● **The problem**: Present each line of text from the listing below as a Markdown table with the columns Row and Text, numbering the rows and skipping blank lines. Leave the pictures out.

● **Provided entries**:
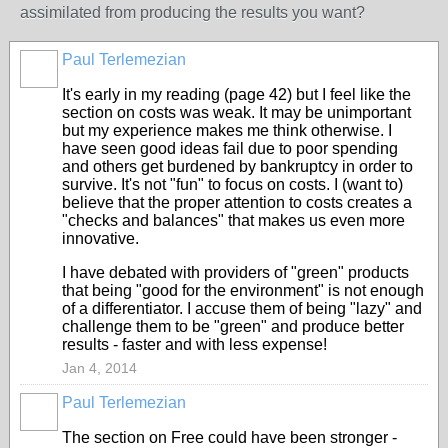
assimilated from producing the results you want?
Paul Terlemezian
It's early in my reading (page 42) but I feel like the
section on costs was weak. It may be unimportant
but my experience makes me think otherwise. I
have seen good ideas fail due to poor spending
and others get burdened by bankruptcy in order to
survive. It's not "fun" to focus on costs. I (want to)
believe that the proper attention to costs creates a
"checks and balances" that makes us even more
innovative.
I have debated with providers of "green" products
that being "good for the environment" is not enough
of a differentiator. I accuse them of being "lazy" and
challenge them to be "green" and produce better
results - faster and with less expense!
Jan 4, 2014
Paul Terlemezian
The section on Free could have been stronger -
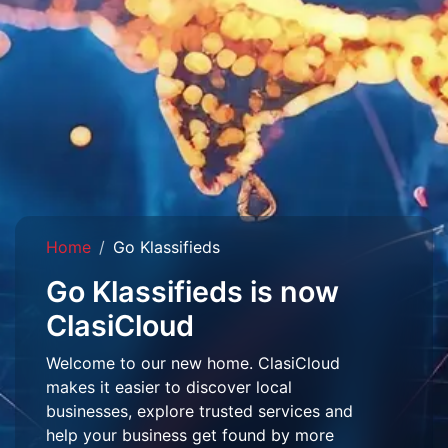
Home
Go Klassifieds
Go Klassifieds is now
ClasiCloud
Welcome to our new home. ClasiCloud
makes it easier to discover local
businesses, explore trusted services and
help your business get found by more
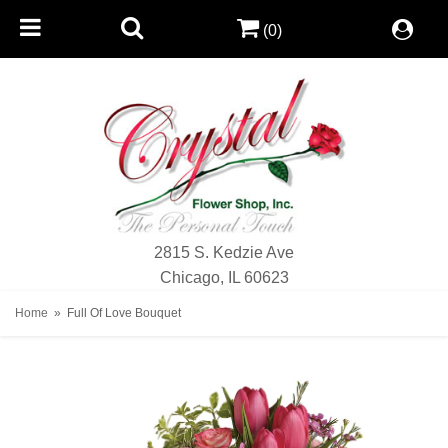
(0)
2815 S. Kedzie Ave
Chicago, IL 60623
Home
Full Of Love Bouquet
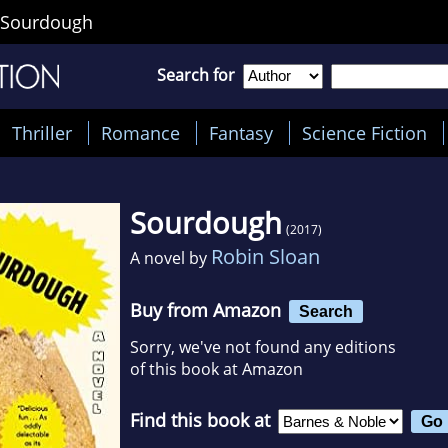
Sourdough
Search for
Thriller
Romance
Fantasy
Science Fiction
Sourdough
(2017)
Robin Sloan
A novel by
Buy from Amazon
Search
Sorry, we've not found any editions
of this book at Amazon
Find this book at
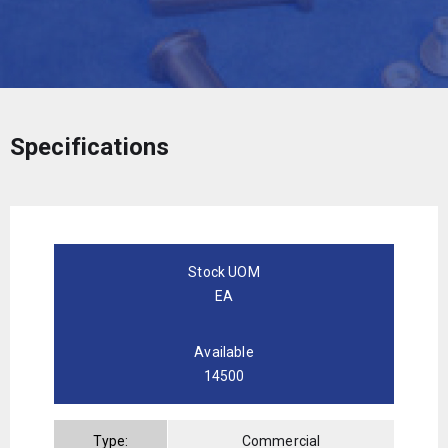
Specifications
Stock UOM
EA
Available
14500
Type:
Commercial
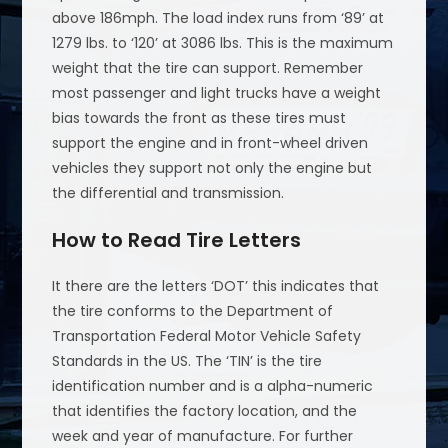
above 186mph. The load index runs from ‘89’ at
1279 lbs. to ‘120’ at 3086 lbs. This is the maximum
weight that the tire can support. Remember
most passenger and light trucks have a weight
bias towards the front as these tires must
support the engine and in front-wheel driven
vehicles they support not only the engine but
the differential and transmission.
How to Read Tire Letters
It there are the letters ‘DOT’ this indicates that
the tire conforms to the Department of
Transportation Federal Motor Vehicle Safety
Standards in the US. The ‘TIN’ is the tire
identification number and is a alpha-numeric
that identifies the factory location, and the
week and year of manufacture. For further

● **Output for this exercise**:
| Row | Text |
|---|---|
| 1 | assimilated from producing the results you want? |
| 2 | Paul Terlemezian |
| 3 | It's early in my reading (page 42) but I feel like the |
| 4 | section on costs was weak. It may be unimportant |
| 5 | but my experience makes me think otherwise. I |
| 6 | have seen good ideas fail due to poor spending |
| 7 | and others get burdened by bankruptcy in order to |
| 8 | survive. It's not "fun" to focus on costs. I (want to) |
| 9 | believe that the proper attention to costs creates a |
| 10 | "checks and balances" that makes us even more |
| 11 | innovative. |
| 12 | I have debated with providers of "green" products |
| 13 | that being "good for the environment" is not enough |
| 14 | of a differentiator. I accuse them of being "lazy" and |
| 15 | challenge them to be "green" and produce better |
| 16 | results - faster and with less expense! |
| 17 | Jan 4, 2014 |
| 18 | Paul Terlemezian |
| 19 | The section on Free could have been stronger - |
| 20 | Home |
| 21 | Go Klassifieds |
| 22 | Go Klassifieds is now |
| 23 | ClasiCloud |
| 24 | Welcome to our new home. ClasiCloud |
| 25 | makes it easier to discover local |
| 26 | businesses, explore trusted services and |
| 27 | help your business get found by more |
| 28 | (0) |
| 29 | 2815 S. Kedzie Ave |
| 30 | Chicago, IL 60623 |
| 31 | Home |
| 32 | Full Of Love Bouquet |
| 33 | Sourdough |
| 34 | Search for |
| 35 | Thriller |
| 36 | Romance |
| 37 | Fantasy |
| 38 | Science Fiction |
| 39 | Sourdough |
| 40 | (2017) |
| 41 | Robin Sloan |
| 42 | A novel by |
| 43 | Buy from Amazon |
| 44 | Search |
| 45 | Sorry, we've not found any editions |
| 46 | of this book at Amazon |
| 47 | Find this book at |
| 48 | Specifications |
| 49 | Stock UOM |
| 50 | EA |
| 51 | Available |
| 52 | 14500 |
| 53 | Type: |
| 54 | Commercial |
| 55 | above 186mph. The load index runs from ‘89’ at |
| 56 | 1279 lbs. to ‘120’ at 3086 lbs. This is the maximum |
| 57 | weight that the tire can support. Remember |
| 58 | most passenger and light trucks have a weight |
| 59 | bias towards the front as these tires must |
| 60 | support the engine and in front-wheel driven |
| 61 | vehicles they support not only the engine but |
| 62 | the differential and transmission. |
| 63 | How to Read Tire Letters |
| 64 | It there are the letters ‘DOT’ this indicates that |
| 65 | the tire conforms to the Department of |
| 66 | Transportation Federal Motor Vehicle Safety |
| 67 | Standards in the US. The ‘TIN’ is the tire |
| 68 | identification number and is a alpha-numeric |
| 69 | that identifies the factory location, and the |
| 70 | week and year of manufacture. For further |